- Exercise:
Transcribe each record word for word. Skip the images.

- Working data:
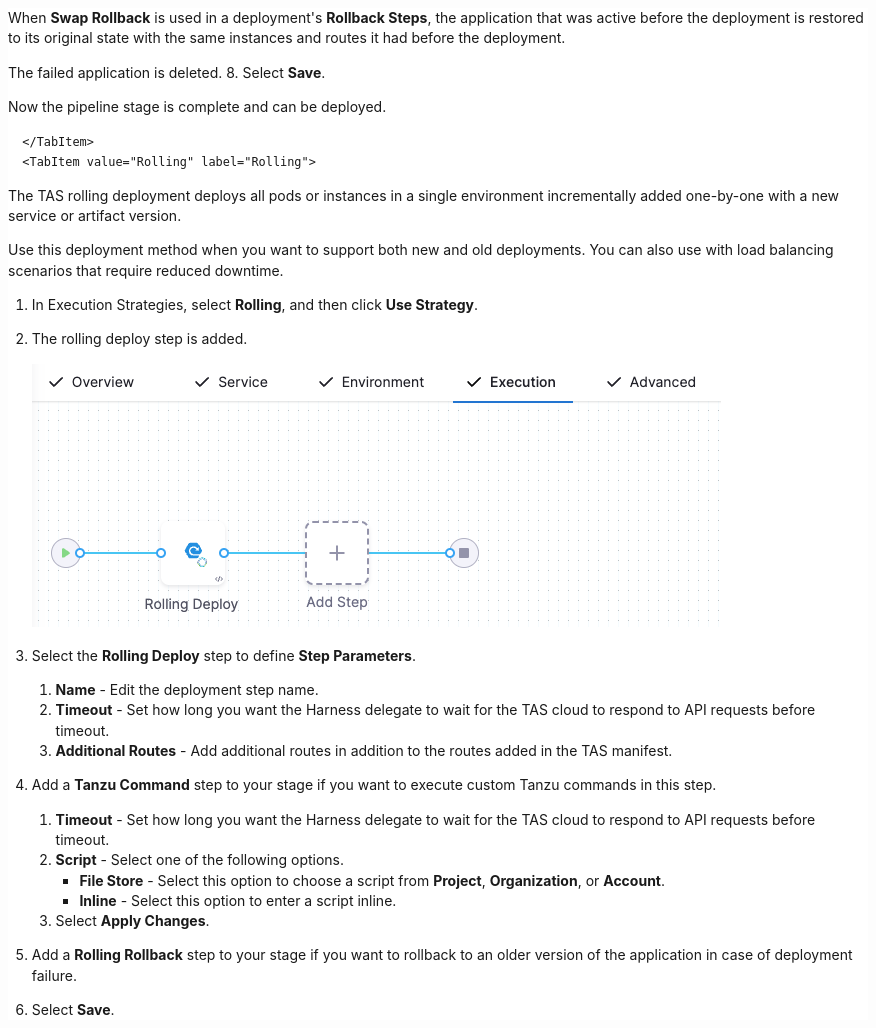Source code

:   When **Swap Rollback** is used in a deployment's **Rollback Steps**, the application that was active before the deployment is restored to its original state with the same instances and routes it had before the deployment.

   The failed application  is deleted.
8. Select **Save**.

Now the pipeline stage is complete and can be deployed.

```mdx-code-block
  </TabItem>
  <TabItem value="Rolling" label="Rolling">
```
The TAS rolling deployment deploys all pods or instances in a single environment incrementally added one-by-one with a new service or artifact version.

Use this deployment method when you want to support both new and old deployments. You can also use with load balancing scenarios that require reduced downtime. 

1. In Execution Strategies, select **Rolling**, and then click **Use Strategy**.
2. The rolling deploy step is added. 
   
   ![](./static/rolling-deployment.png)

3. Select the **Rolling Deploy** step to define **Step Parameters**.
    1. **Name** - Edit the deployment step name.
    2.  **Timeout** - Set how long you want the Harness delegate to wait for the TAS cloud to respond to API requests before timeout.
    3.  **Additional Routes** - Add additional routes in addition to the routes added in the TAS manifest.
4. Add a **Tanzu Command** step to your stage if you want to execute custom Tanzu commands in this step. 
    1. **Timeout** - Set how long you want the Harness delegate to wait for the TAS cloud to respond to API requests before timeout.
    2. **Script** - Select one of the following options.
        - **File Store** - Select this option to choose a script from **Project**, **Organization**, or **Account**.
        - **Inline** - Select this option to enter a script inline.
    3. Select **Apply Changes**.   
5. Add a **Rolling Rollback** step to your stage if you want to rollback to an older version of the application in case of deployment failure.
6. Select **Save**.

- Task result:
Source code

:   When **Swap Rollback** is used in a deployment's **Rollback Steps**, the application that was active before the deployment is restored to its original state with the same instances and routes it had before the deployment.

   The failed application  is deleted.
8. Select **Save**.

Now the pipeline stage is complete and can be deployed.

```mdx-code-block
  </TabItem>
  <TabItem value="Rolling" label="Rolling">
```
The TAS rolling deployment deploys all pods or instances in a single environment incrementally added one-by-one with a new service or artifact version.

Use this deployment method when you want to support both new and old deployments. You can also use with load balancing scenarios that require reduced downtime. 

1. In Execution Strategies, select **Rolling**, and then click **Use Strategy**.
2. The rolling deploy step is added. 
   
   ![](./static/rolling-deployment.png)

3. Select the **Rolling Deploy** step to define **Step Parameters**.
    1. **Name** - Edit the deployment step name.
    2.  **Timeout** - Set how long you want the Harness delegate to wait for the TAS cloud to respond to API requests before timeout.
    3.  **Additional Routes** - Add additional routes in addition to the routes added in the TAS manifest.
4. Add a **Tanzu Command** step to your stage if you want to execute custom Tanzu commands in this step. 
    1. **Timeout** - Set how long you want the Harness delegate to wait for the TAS cloud to respond to API requests before timeout.
    2. **Script** - Select one of the following options.
        - **File Store** - Select this option to choose a script from **Project**, **Organization**, or **Account**.
        - **Inline** - Select this option to enter a script inline.
    3. Select **Apply Changes**.   
5. Add a **Rolling Rollback** step to your stage if you want to rollback to an older version of the application in case of deployment failure.
6. Select **Save**.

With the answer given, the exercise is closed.